The literature has naturally evolved since these early modeling efforts. Among true experts on this topic, the consensus in the literature is that even though it’s theoretically possible that a dollar-for-dollar carbon tax swap would promote conventional economic growth, in reality this is unlikely to occur. This is the exact opposite of what people like Stelzer keep confidently telling their readers. It would be nice if they would at least read some of the literature on carbon taxes before repeating these claims yet again. The case for a carbon tax is not nearly as open-and-shut as its proponents would have the public believe.

Stelzer’s Second Mistake: Thinking Climate Change Not Relevant

Since Stelzer views a revenue-neutral carbon tax as an obviously beneficial pro-growth tax reform, it’s not surprising that he can be so flippant about the original rationale for a carbon tax. Stelzer writes:

Note that support for a carbon tax does not require signing on to the new religion of global climate change, which supports government intervention in the economy even if (when) the theoretical models yield to recent reality and start to project a new ice age. Such conservative support would depend solely on a desire to get the economy growing faster by shifting the tax burden from good stuff like work to bad stuff like pollutants.

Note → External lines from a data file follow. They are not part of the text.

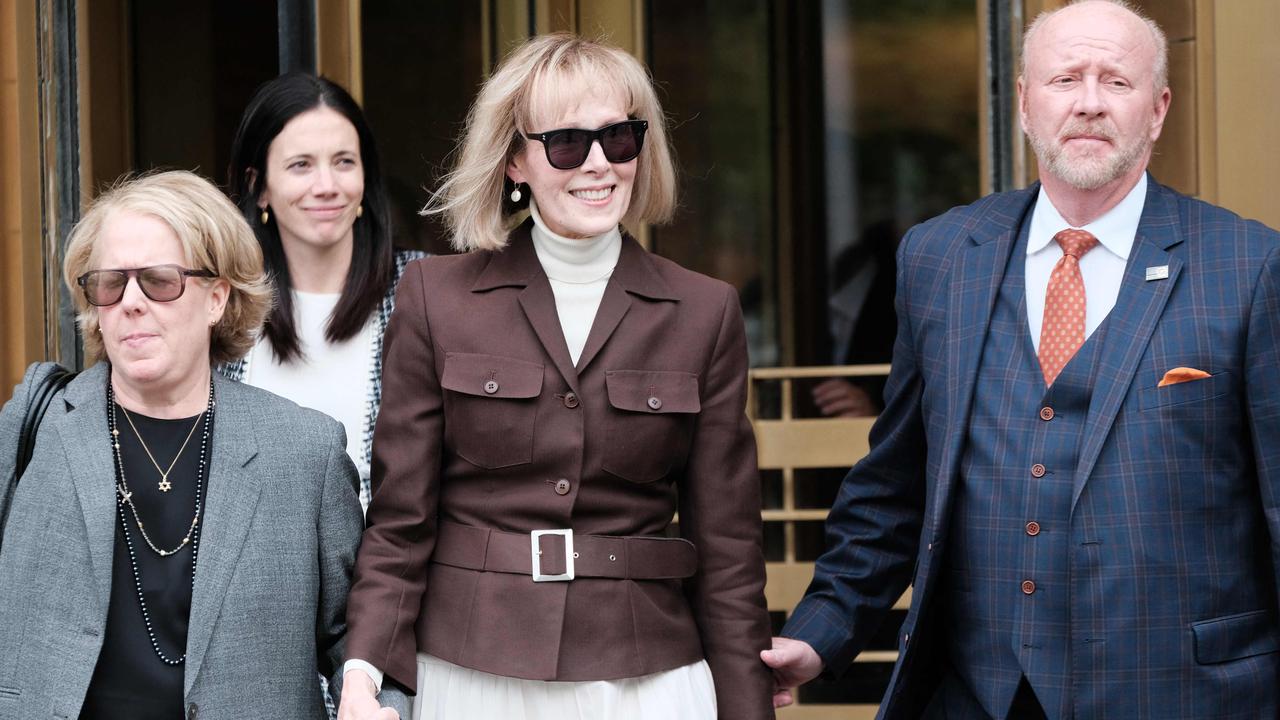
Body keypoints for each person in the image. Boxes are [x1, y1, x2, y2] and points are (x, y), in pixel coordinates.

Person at [763, 1, 1280, 717]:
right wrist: (820, 636)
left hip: (1182, 694)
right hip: (978, 696)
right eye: (1066, 79)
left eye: (1117, 83)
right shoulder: (941, 257)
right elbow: (896, 487)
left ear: (1158, 110)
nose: (1091, 103)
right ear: (1025, 105)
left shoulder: (1249, 266)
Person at [337, 33, 773, 720]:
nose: (599, 164)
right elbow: (401, 522)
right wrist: (362, 671)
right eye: (568, 143)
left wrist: (749, 710)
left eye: (620, 139)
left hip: (645, 676)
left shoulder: (704, 311)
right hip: (472, 669)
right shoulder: (435, 298)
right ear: (516, 160)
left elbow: (730, 551)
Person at [0, 171, 400, 718]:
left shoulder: (304, 451)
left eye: (159, 281)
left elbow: (357, 631)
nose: (131, 302)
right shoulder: (37, 424)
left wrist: (375, 698)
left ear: (217, 298)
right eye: (111, 283)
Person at [223, 73, 425, 509]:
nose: (327, 185)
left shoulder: (425, 291)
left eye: (344, 162)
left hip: (393, 567)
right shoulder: (223, 306)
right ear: (259, 187)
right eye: (301, 165)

Yet this won’t work at all. In the first place, carbon dioxide is not a “pollutant” if we’re throwing out the global warming argument. Trees breathe it, after all and life on earth couldn’t exist without it; we’re not talking about soot.

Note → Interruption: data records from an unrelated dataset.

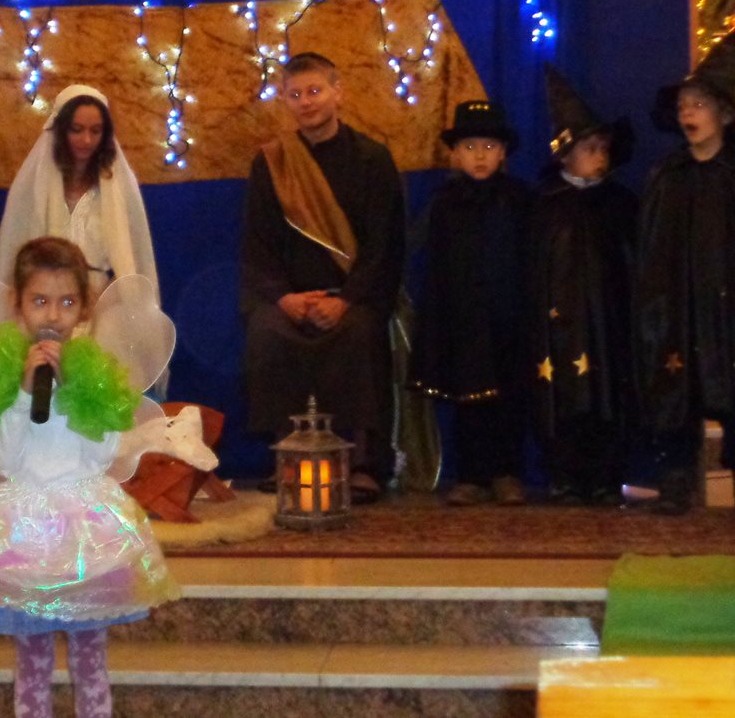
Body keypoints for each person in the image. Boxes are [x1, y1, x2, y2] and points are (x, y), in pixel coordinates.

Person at [0, 237, 178, 717]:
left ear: (84, 308)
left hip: (86, 529)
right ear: (18, 305)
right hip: (26, 531)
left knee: (90, 658)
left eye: (66, 303)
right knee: (32, 661)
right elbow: (4, 458)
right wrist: (25, 393)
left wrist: (75, 394)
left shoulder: (94, 372)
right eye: (40, 301)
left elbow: (104, 452)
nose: (53, 315)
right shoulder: (5, 371)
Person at [240, 52, 405, 502]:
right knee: (267, 332)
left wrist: (346, 299)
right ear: (285, 101)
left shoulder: (372, 159)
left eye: (315, 91)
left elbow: (384, 246)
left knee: (359, 333)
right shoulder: (271, 163)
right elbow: (257, 244)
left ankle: (364, 465)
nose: (306, 102)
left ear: (338, 92)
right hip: (291, 299)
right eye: (295, 94)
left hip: (353, 298)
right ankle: (287, 460)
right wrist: (283, 298)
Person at [410, 100, 531, 506]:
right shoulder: (445, 203)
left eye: (489, 147)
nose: (480, 156)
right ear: (456, 154)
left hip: (509, 315)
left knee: (510, 398)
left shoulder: (519, 199)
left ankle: (507, 473)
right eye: (470, 147)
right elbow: (435, 263)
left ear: (504, 153)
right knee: (468, 400)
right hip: (462, 317)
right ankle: (471, 475)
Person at [634, 33, 735, 514]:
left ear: (724, 115)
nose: (688, 114)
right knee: (676, 386)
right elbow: (652, 244)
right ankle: (674, 476)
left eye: (699, 105)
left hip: (726, 302)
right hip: (677, 302)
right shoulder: (667, 176)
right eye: (682, 107)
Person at [529, 66, 638, 505]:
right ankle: (565, 475)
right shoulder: (544, 206)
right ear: (565, 155)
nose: (599, 157)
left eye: (604, 149)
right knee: (561, 396)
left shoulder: (620, 204)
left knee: (607, 395)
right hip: (557, 327)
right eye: (589, 149)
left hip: (607, 322)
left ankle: (606, 477)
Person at [0, 85, 158, 303]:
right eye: (77, 130)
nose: (87, 140)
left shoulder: (117, 189)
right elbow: (14, 260)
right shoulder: (34, 186)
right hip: (42, 304)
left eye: (95, 131)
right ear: (61, 131)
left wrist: (104, 304)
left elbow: (134, 263)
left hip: (102, 306)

And to tie this into our earlier discussion, the standard literature shows that because carbon taxes—even if implemented dollar-for-dollar to reduce other taxes—are so economically harmful that their “optimal” rate should be set to less than what one would think from the environmental damage involved. So if Stelzer is saying we don’t need to take a strong position on the climate models and their projections of large damages, he just destroyed the only leg he had to stand on.

Conclusion

If we could forget about the climate change debate for a moment, the absurdity of Stelzer’s argument would be obvious. For example, imagine someone sent National Review an article calling for a large tax levied on every megabyte of data sent over the internet, labeling this a “consumption tax” and arguing that it would promote economic growth if coupled with comparable payroll tax cuts. I’m hoping National Review’s editors would reject such nonsense, realizing that plenty of businesses send data and that such a tax would have a narrower base than payroll. Absent some compelling reason to specifically target an activity, levying a massive tax on it is hardly “pro-growth.”

The same holds for carbon dioxide emissions. For years, a few vocal writers have been playing footsy with conservatives, telling them that Al Gore & Co. might be full of it, but hey we should embrace a carbon tax because it will help the economy. No, it won’t, even on the standard terms of the mainstream literature. When we more realistically account for the fact that at least some of the new revenue will finance more government spending, it becomes even more obvious that a new carbon tax would hurt the conventional economy. If conservatives throw out the warnings of catastrophic climate change, then they’ve thrown out the case for a big carbon tax, too.